According to Chris Blasi of Neptune Global Holdings, a precious metals investment services company, 3rd quarter demand for gold was 1,084 tons, up 10% from the 2nd quarter. For the year, jewelry demand declined 2%, tech demand decreased 6%, investment demand increased 56%.

China, which holds most of the U.S. currency from trade and U.S. sovereign debt is hedging its positions with gold. It is the world’s largest domestic producer and its largest global buyer. China’s gold demand has increased an average of 27% a year since 2007. Demand in 2012 was 775 tons. By the way, the total value of gold held by the U.S. government is a mere $22 billion.

Mr. Blasi makes the point that in 2013 gold moves up from Tier 3 to a Tier 1 bank asset under the Basel III banking accords. This is the first time in 42 years that gold is being brought back into the banking system. He also notes that Northwest Mutual Life Insurance Company bought $400 million in gold in 2009 at an average price of $949 an ounce, the first purchase ever by an insurance company.

Price appreciation of gold is not over. The most popular gold investment is GLD, the Standard & Poors Depository Receipt for gold shares, an exchange traded fund that tracks the price of gold. The problem with this security is that in the event of a major liquidation the fund could not redeem all its shares. The safest way to invest in gold is to purchase the metal and store it safely. However, one still and always risks government confiscation. It’s happened before.

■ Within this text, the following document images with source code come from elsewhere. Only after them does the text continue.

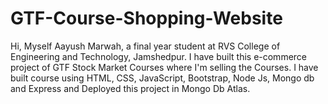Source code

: # GTF-Course-Shopping-Website

Hi, Myself Aayush Marwah, a final year student at RVS College of Engineering and Technology, Jamshedpur. 
I have built this e-commerce project of GTF Stock Market Courses where I'm selling the Courses.
I have built course using HTML, CSS, JavaScript, Bootstrap, Node Js, Mongo db and Express and Deployed this project in Mongo Db Atlas.


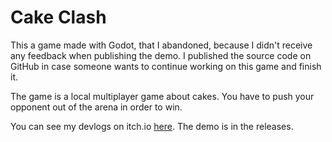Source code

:# Cake Clash

This a game made with Godot, that I abandoned, because I didn't receive any feedback when publishing the demo. I published the source code on GitHub in case someone wants to continue working on this game and finish it.

The game is a local multiplayer game about cakes. You have to push your opponent out of the arena in order to win.

You can see my devlogs on itch.io [here](https://itch.io/t/2785923/cake-clash-a-local-multiplayer-game-about-cakes). The demo is in the releases.
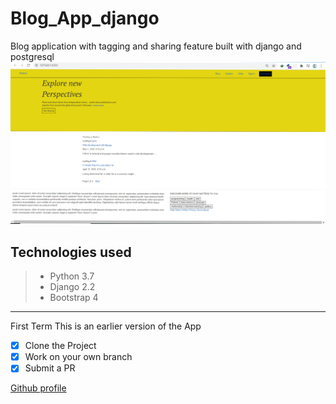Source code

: # Blog_App_django
Blog application with tagging and sharing feature built with django and postgresql
![blogpage](sources/image.png)
## Technologies used
> - Python 3.7
> - Django 2.2
> - Bootstrap 4
---
First Term 
This is an earlier version of the App
 
 - [x] Clone the Project
 - [x] Work on your own branch
 - [x] Submit a PR
 
 [Github profile](https://github.com/rnrashmi/)
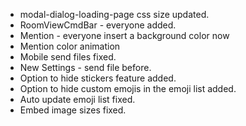- modal-dialog-loading-page css size updated.
- RoomViewCmdBar - everyone added.
- Mention - everyone insert a background color now
- Mention color animation
- Mobile send files fixed.
- New Settings - send file before.
- Option to hide stickers feature added.
- Option to hide custom emojis in the emoji list added.
- Auto update emoji list fixed.
- Embed image sizes fixed.
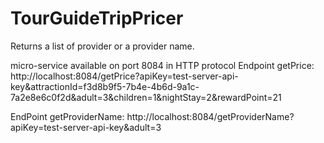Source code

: # TourGuideTripPricer
Returns a list of provider or a provider name.

 micro-service available on port 8084 in HTTP protocol
 Endpoint getPrice:
 http://localhost:8084/getPrice?apiKey=test-server-api-key&attractionId=f3d8b9f5-7b4e-4b6d-9a1c-7a2e8e6c0f2d&adult=3&children=1&nightStay=2&rewardPoint=21
 
 EndPoint getProviderName:
 http://localhost:8084/getProviderName?apiKey=test-server-api-key&adult=3
 
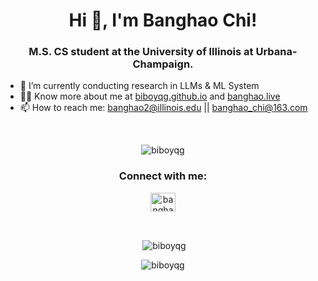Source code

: <h1 align="center">Hi 👋, I'm Banghao Chi!</h1>
<h3 align="center">M.S. CS student at the University of Illinois at Urbana-Champaign.</h3>

- 🌱 I’m currently conducting research in LLMs & ML System
- 👨‍💻 Know more about me at [biboyqg.github.io](https://biboyqg.github.io/) and [banghao.live](https://banghao.live)
- 📫 How to reach me: banghao2@illinois.edu || banghao_chi@163.com

<br>

<p align="center"> <img src="https://komarev.com/ghpvc/?username=biboyqg&label=Profile%20views&color=0e75b6&style=flat" alt="biboyqg" /> </p>

<h3 align="center">Connect with me:</h3>
<p align="center">
<a href="https://www.linkedin.com/in/banghao-chi-550737276/" target="blank"><img align="center" src="https://raw.githubusercontent.com/rahuldkjain/github-profile-readme-generator/master/src/images/icons/Social/linked-in-alt.svg" alt="banghao chi" height="30" width="40" /></a>
</p>

<br/>

<p align="center">&nbsp;<img align="center" src="https://github-readme-stats.vercel.app/api?username=biboyqg&show_icons=true&locale=en" alt="biboyqg" /></p>

<p align="center"><img align="center" src="https://github-readme-streak-stats.herokuapp.com/?user=biboyqg&" alt="biboyqg" /></p>
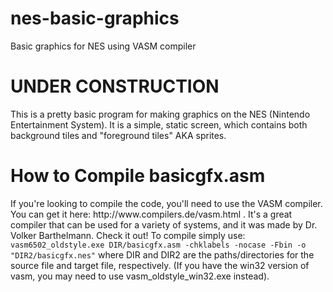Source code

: # nes-basic-graphics
Basic graphics for NES using VASM compiler

<h1>UNDER CONSTRUCTION</h1>

This is a pretty basic program for making graphics on the NES (Nintendo Entertainment System). It is a simple, static screen, which contains both background tiles and "foreground tiles" AKA sprites.
<h1> How to Compile basicgfx.asm </h1>
If you're looking to compile the code, you'll need to use the VASM compiler. You can get it here: http://www.compilers.de/vasm.html . It's a great compiler that can be used for a variety of systems, and it was made by Dr. Volker Barthelmann. Check it out! To compile simply use: <code>vasm6502_oldstyle.exe DIR/basicgfx.asm -chklabels -nocase -Fbin -o "DIR2/basicgfx.nes"</code> where DIR and DIR2 are the paths/directories for the source file and target file, respectively. (If you have the win32 version of vasm, you may need to use vasm_oldstyle_win32.exe instead).
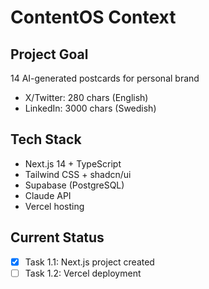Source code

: # ContentOS Context

## Project Goal
14 AI-generated postcards for personal brand
- X/Twitter: 280 chars (English)
- LinkedIn: 3000 chars (Swedish)

## Tech Stack
- Next.js 14 + TypeScript
- Tailwind CSS + shadcn/ui
- Supabase (PostgreSQL)
- Claude API
- Vercel hosting

## Current Status
- [x] Task 1.1: Next.js project created
- [ ] Task 1.2: Vercel deployment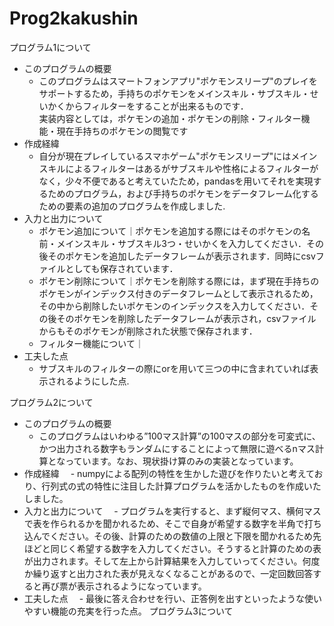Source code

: # Prog2kakushin
プログラム1について
- このプログラムの概要
  - このプログラムはスマートフォンアプリ"ポケモンスリープ"のプレイをサポートするため，手持ちのポケモンをメインスキル・サブスキル・せいかくからフィルターをすることが出来るものです．
<br>実装内容としては，ポケモンの追加・ポケモンの削除・フィルター機能・現在手持ちのポケモンの閲覧です
- 作成経緯
  - 自分が現在プレイしているスマホゲーム"ポケモンスリープ"にはメインスキルによるフィルターはあるがサブスキルや性格によるフィルターがなく，少々不便であると考えていたため，pandasを用いてそれを実現するためのプログラム，および手持ちのポケモンをデータフレーム化するための要素の追加のプログラムを作成しました.
- 入力と出力について
  - ポケモン追加について｜ポケモンを追加する際にはそのポケモンの名前・メインスキル・サブスキル3つ・せいかくを入力してください．その後そのポケモンを追加したデータフレームが表示されます．同時にcsvファイルとしても保存されています．
  - ポケモン削除について｜ポケモンを削除する際には，まず現在手持ちのポケモンがインデックス付きのデータフレームとして表示されるため，その中から削除したいポケモンのインデックスを入力してください．その後そのポケモンを削除したデータフレームが表示され，csvファイルからもそのポケモンが削除された状態で保存されます．
  - フィルター機能について｜
- 工夫した点
  - サブスキルのフィルターの際にorを用いて三つの中に含まれていれば表示されるようにした点.

プログラム2について
- このプログラムの概要
  - このプログラムはいわゆる”100マス計算”の100マスの部分を可変式に、かつ出力される数字もランダムにすることによって無限に遊べるnマス計算となっています。なお、現状掛け算のみの実装となっています。
- 作成経緯
　- numpyによる配列の特性を生かした遊びを作りたいと考えており、行列式の式の特性に注目した計算プログラムを活かしたものを作成いたしました。
- 入力と出力について
　- プログラムを実行すると、まず縦何マス、横何マスで表を作られるかを聞かれるため、そこで自身が希望する数字を半角で打ち込んでください。その後、計算のための数値の上限と下限を聞かれるため先ほどと同じく希望する数字を入力してください。そうすると計算のための表が出力されます。そして左上から計算結果を入力していってください。何度か繰り返すと出力された表が見えなくなることがあるので、一定回数回答すると再び票が表示されるようになっています。
- 工夫した点
　- 最後に答え合わせを行い、正答例を出すといったような使いやすい機能の充実を行った点。
プログラム3について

The case for investing in Australian sovereign debt


  • Australia is rated AAA. USA is rated AA and declining in credit quality
  • Aus debt is 13% of GDP and declining. USA debt is 150% of GDP.
  • Aus $ is strong, stable currency. US $ is weakening.
  • Aus unemployment rate is 5%, effectively equilibrium.
  • Aus is G20 nation.
  • Aus expected to run a budget surplus in 2013.
  • Huge wealth of natural resources including undeveloped energy
  • Natural market in China
  • Net exporter
  • Trade surplus
  • Is experiencing an inflating housing bubble, but not driven by loose credit or mortgage backed derivatives
  • Australia’s bank assets are approximately 50% other global debt, so they are not quarantined from the rest of the world’s financial pathologies

Securities bought with U.S. $, exchanged to Aus $, and vice-versa for coupon and principal. A stronger U.S. $ v. Aus $ would result in capital loss due to currency translation. A stronger Aus $ would result in capital gain.

The Australian dollar has increased in value from $.95 to $1.05 over the last 3 years or so. It appears stable at $1.05 but the trade is for the currency appreciation, not the coupon. Five year yields are approximately 2.75%; three year 2.65%.